Мне давно уже наскучили темные дела альгуасила; я исполнил приказ сеньора наместника и, не сморгнув глазом, бросился на своего хозяина. Прежде чем он успел что-нибудь предпринять, я повалил его наземь и, не оттащи меня люди, я, наверное, отомстил бы за многих; нас рознили к великому неудовольствию обоих. Полицейские хотели было меня наказать и избить насмерть палками; мне пришлось бы подвергнуться пытке, если бы не наместник, сказавший:
— Не смейте его трогать: собака сделала то, что я приказал.

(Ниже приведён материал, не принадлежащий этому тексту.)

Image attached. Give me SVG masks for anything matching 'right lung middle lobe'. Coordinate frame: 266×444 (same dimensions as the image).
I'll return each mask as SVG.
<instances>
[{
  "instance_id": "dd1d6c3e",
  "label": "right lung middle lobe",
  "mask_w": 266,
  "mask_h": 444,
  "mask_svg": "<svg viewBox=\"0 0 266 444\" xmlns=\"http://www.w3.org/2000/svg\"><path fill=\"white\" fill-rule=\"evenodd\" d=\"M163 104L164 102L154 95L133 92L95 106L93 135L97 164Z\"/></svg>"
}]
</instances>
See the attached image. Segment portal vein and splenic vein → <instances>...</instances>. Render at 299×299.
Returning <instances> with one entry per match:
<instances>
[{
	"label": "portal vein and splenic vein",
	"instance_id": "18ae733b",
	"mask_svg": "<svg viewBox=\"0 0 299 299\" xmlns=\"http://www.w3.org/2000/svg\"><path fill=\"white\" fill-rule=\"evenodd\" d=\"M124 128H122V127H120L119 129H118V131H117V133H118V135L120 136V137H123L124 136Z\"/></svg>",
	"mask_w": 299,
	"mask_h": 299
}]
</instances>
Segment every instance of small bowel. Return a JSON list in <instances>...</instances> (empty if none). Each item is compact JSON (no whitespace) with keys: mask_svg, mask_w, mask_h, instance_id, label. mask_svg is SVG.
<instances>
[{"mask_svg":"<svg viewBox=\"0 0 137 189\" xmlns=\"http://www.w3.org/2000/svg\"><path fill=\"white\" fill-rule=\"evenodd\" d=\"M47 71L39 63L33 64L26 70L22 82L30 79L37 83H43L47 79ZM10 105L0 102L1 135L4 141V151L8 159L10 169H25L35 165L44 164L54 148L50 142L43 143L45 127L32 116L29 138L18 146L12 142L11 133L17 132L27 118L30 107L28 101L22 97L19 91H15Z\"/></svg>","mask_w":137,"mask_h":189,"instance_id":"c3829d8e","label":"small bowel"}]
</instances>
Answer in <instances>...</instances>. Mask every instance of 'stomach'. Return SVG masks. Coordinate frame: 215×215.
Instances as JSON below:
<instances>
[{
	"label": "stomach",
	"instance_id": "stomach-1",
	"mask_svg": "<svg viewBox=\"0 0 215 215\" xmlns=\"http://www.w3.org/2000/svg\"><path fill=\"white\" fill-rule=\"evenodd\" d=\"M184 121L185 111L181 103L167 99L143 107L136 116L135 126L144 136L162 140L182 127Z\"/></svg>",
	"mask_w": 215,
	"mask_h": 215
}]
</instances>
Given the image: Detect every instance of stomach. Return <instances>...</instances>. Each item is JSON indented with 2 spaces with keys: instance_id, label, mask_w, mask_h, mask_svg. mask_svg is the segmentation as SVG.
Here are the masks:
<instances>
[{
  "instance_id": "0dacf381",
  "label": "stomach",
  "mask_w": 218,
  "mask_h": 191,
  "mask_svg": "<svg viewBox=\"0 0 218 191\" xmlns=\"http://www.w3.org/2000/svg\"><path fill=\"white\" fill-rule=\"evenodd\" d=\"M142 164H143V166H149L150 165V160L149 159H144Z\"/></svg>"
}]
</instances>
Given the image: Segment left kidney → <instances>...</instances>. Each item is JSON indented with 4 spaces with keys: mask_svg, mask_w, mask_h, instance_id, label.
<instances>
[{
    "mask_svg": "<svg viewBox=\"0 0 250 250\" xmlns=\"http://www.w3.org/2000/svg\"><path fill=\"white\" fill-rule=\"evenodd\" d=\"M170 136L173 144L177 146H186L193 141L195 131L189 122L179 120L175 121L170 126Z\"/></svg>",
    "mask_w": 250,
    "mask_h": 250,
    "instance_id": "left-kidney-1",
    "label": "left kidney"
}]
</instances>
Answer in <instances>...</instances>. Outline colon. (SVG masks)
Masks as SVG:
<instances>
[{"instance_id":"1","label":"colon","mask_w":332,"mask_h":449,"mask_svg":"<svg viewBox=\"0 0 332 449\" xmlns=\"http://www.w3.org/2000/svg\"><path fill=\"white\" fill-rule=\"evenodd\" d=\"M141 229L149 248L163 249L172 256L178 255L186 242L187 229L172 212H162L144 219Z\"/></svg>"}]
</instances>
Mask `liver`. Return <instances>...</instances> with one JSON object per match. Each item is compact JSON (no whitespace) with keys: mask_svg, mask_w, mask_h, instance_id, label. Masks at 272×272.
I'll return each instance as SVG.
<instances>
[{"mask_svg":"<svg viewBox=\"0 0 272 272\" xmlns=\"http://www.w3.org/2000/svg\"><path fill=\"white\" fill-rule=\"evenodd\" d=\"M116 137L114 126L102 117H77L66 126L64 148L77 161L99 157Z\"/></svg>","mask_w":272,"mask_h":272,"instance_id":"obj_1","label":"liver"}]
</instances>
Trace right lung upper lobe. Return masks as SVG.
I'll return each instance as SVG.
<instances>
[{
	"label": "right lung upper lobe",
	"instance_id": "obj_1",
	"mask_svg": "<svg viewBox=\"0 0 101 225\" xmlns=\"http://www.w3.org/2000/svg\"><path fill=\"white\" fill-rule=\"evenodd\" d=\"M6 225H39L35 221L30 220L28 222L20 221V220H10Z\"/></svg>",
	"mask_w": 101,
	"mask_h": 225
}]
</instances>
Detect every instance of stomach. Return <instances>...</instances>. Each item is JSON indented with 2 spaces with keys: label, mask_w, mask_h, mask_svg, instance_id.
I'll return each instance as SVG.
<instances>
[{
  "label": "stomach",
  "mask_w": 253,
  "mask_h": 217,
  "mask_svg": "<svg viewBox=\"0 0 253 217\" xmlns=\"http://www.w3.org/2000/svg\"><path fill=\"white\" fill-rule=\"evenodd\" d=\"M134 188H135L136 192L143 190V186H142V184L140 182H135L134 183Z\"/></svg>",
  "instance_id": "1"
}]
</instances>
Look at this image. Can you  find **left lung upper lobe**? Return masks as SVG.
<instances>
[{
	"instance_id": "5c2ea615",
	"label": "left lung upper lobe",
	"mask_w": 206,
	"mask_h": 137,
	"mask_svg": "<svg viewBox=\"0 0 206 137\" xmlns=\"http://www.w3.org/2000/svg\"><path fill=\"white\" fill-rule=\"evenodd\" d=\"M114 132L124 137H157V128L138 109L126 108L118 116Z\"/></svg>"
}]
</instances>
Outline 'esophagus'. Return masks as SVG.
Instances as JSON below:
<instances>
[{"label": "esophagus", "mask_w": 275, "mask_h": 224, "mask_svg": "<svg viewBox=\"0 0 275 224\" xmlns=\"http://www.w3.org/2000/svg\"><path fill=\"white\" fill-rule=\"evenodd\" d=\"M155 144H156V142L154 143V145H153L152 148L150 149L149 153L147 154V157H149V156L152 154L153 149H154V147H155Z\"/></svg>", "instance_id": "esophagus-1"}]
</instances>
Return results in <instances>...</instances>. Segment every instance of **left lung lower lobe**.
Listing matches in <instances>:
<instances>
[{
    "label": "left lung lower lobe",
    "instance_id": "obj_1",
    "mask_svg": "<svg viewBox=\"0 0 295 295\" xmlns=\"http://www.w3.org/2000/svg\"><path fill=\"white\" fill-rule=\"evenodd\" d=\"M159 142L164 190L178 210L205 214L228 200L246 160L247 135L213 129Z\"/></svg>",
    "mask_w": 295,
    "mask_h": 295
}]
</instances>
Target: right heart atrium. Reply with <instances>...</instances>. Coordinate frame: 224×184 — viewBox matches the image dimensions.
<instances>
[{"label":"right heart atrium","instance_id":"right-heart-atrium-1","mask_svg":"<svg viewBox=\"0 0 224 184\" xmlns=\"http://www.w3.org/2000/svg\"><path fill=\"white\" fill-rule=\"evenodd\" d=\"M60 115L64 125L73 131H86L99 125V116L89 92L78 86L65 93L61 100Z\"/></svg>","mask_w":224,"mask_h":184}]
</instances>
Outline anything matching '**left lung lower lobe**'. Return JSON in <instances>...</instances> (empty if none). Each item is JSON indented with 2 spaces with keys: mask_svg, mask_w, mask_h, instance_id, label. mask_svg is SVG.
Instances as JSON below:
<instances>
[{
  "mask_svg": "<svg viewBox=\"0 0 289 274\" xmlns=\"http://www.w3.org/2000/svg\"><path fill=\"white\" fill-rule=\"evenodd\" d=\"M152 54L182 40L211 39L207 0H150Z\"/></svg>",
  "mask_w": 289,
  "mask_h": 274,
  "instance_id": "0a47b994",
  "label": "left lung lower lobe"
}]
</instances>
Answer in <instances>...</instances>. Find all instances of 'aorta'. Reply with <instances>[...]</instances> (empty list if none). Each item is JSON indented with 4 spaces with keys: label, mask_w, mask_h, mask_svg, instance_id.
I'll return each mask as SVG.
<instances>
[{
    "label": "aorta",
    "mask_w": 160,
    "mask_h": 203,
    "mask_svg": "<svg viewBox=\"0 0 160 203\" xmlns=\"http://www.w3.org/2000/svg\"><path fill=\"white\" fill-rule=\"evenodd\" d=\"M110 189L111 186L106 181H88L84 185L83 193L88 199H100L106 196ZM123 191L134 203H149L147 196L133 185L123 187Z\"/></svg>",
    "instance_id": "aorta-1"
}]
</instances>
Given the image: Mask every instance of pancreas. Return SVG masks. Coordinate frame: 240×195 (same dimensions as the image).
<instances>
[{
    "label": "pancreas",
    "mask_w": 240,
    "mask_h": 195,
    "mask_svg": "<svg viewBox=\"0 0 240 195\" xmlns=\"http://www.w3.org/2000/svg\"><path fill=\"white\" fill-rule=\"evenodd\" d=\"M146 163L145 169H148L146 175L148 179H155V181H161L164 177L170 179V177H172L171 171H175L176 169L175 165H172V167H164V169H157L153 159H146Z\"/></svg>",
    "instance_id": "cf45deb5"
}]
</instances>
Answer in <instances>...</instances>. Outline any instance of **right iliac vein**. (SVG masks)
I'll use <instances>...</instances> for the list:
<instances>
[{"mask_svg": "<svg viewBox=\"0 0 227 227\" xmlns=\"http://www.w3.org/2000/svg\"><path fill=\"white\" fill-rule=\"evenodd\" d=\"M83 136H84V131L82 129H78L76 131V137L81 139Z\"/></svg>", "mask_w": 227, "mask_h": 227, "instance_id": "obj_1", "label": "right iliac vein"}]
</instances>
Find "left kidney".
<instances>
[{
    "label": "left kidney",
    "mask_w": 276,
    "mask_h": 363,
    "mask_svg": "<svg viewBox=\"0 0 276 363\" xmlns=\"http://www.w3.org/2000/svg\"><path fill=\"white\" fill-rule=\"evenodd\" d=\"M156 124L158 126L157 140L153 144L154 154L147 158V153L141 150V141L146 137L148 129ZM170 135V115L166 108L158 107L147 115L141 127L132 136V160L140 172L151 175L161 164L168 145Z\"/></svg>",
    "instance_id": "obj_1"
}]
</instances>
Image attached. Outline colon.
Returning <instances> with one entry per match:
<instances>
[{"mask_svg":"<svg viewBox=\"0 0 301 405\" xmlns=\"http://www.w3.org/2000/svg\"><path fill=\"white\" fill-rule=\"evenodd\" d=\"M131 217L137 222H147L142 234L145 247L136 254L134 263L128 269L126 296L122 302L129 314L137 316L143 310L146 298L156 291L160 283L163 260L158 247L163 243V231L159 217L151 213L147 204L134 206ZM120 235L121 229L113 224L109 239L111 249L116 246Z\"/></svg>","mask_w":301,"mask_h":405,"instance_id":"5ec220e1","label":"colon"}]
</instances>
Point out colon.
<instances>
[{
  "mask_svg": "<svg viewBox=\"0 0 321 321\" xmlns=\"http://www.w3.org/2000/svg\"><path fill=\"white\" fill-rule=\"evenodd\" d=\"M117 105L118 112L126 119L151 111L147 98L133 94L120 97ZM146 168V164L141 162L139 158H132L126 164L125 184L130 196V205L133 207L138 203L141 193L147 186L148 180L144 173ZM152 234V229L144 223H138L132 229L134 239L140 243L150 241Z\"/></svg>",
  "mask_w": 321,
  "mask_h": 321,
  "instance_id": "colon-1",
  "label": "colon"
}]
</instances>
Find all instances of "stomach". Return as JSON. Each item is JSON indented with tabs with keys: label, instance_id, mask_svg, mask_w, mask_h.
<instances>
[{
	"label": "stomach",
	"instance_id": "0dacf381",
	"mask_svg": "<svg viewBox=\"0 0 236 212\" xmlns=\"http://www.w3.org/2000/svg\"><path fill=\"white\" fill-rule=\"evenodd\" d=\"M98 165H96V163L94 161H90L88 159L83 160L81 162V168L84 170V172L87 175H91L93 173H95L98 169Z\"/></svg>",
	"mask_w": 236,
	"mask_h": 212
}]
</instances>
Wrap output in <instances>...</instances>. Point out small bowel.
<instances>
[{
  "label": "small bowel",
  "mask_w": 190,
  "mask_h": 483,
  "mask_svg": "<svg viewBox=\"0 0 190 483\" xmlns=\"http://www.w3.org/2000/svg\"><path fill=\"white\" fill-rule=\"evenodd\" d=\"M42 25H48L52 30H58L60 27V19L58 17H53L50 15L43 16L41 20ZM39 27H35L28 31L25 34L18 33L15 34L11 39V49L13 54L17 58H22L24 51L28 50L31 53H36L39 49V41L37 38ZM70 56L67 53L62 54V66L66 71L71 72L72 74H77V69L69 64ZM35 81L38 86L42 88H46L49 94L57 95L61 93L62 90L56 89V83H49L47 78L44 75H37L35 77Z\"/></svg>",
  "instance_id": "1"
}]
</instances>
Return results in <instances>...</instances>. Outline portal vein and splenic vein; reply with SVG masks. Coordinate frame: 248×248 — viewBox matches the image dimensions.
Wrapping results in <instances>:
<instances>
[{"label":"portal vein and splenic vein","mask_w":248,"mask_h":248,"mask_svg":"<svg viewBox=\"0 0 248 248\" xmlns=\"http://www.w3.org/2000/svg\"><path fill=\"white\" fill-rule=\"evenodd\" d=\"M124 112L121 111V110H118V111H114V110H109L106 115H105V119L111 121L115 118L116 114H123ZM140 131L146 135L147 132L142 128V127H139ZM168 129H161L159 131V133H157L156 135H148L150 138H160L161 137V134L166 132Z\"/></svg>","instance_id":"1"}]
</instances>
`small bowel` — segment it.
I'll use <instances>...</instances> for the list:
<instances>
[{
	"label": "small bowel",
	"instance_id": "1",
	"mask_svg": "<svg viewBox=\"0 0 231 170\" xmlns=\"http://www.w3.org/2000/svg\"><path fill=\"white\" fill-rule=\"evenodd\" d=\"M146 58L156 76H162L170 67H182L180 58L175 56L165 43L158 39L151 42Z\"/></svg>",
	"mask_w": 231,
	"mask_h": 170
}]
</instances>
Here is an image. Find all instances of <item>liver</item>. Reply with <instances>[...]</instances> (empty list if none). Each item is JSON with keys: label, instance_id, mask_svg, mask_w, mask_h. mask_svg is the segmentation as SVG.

Намек был понят, и я, ни с кем не прощаясь, через отверстие стены выбрался в поле и еще до рассвета очутился в Майрене, находящейся в четырех милях от Севильи. Оказалось, что там стоит полк солдат, двигавшийся, по моим сведениям, на посадку в Картахену. Там было четверо солдат из числа преступного люда, близко дружившего с моим прежним хозяином, а барабанщик раньше служил в полиции и был лихим краснобаем, как и все вообще барабанщики.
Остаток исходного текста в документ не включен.